The pertinent facts are undisputed. Defendant is the proprietor of WWJ-TV, a Detroit area television station. It televised twice the film "A Bell for Okinawa", once after receiving a written warning from plaintiff's attorneys not to do so. The film was made by Bernard L. Schubert, Inc.; it was leased to defendant for two showings by Telestar Films, Inc., on defendant's Sunday program entitled "The Reader's Digest Hour". The film is a dramatic portrayal of the true story of how the head of a leper colony in Okinawa obtained a bell for the colony free of charge from Neukolln Iron Works in West Berlin. Plaintiff's father owned the iron works, but plaintiff pleaded he was general manager at the time involved (the summer of 1952) and dealt with the head of the leper colony regarding the bell. Bruce Bliven, Jr., wrote an article for "Christ Und Welt", a German Lutheran Church publication, relating the story of the bell. A condensation of this article by the author appeared in the August, 1955, issue of Reader's Digest. The film involved was based on the condensation. It was viewed twice by the trial judge; at the time of oral argument, this Court was requested by both counsel to view the film and did so. The Reader's Digest article was an exhibit in the trial court and is before this Court.

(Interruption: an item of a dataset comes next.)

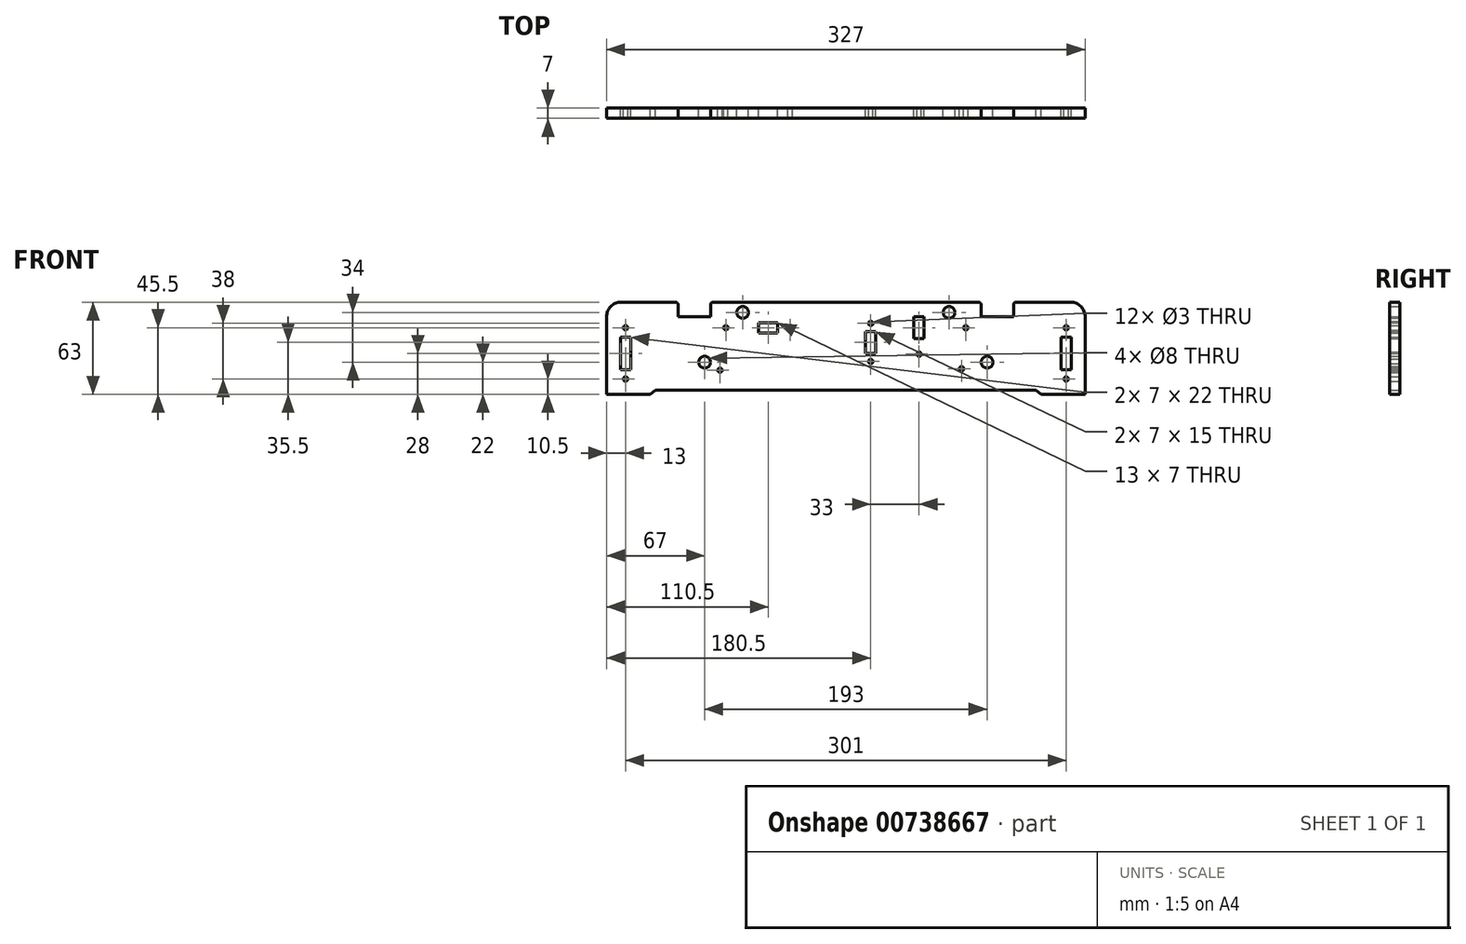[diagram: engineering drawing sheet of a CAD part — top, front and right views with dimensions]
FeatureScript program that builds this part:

*77 The circumstances giving rise to the occasion of televising the film are all admitted in the pleadings. This being true, the trial court properly held it was the trial court's duty to determine the question of privilege as a matter of law. Lawrence v. Fox (1959), 357 Mich. 134.[*] The circumstances of the occasion amply support the trial court's finding that defendant enjoyed a qualified privilege in televising this documentary film.

Since the privilege is qualified, it may be lost by abuse, as with publication with actual malice or excessive publication. (See Fox, supra.) But as was said in Fox at p 146: "The showing of malice required for the forfeiture of the privilege is not presumed but is a matter of proof by the plaintiff." This rule has been approved by the United States Supreme Court in New York Times Company v. Sullivan (1964), 376 U.S. 254 (84 S. Ct. 710, 11 L ed 2d 686, 95 ALR2d 1412). In the early case of Edwards v. Chandler (1866), 14 Mich. 471 (90 Am Dec 249), the Supreme Court said (p 475):

"Where a communication is privileged, the plaintiff cannot recover without proving affirmatively not only the falsehood of its contents, but also that it was published with express malice. Unless he can prove both of these points he must fail."

With the pleadings, film and article on which the film was based before it, the trial court properly found no showing of material falsity or malice and granted summary judgment for defendant. There is no claim here, nor could there be on this record, of excessive publication.

*78 The trial court is affirmed, with costs to appellee.

LESINSKI, C.J., and WATTS, J., concurred.

NOTES

[*] Only 3 Justices adopt this language in Fox, but in 3 subsequent cases, a unanimous Court adopts it. See Cochrane v. Wittbold (1960), 359 Mich. 402; Poledna v. Bendix Aviation Corp. (1960), 360 Mich. 129; Nuyen v. Slater (1964), 372 Mich. 654. On this basis, it is the law and Fox is cited because of its full and lucid discussion of the question that is before us.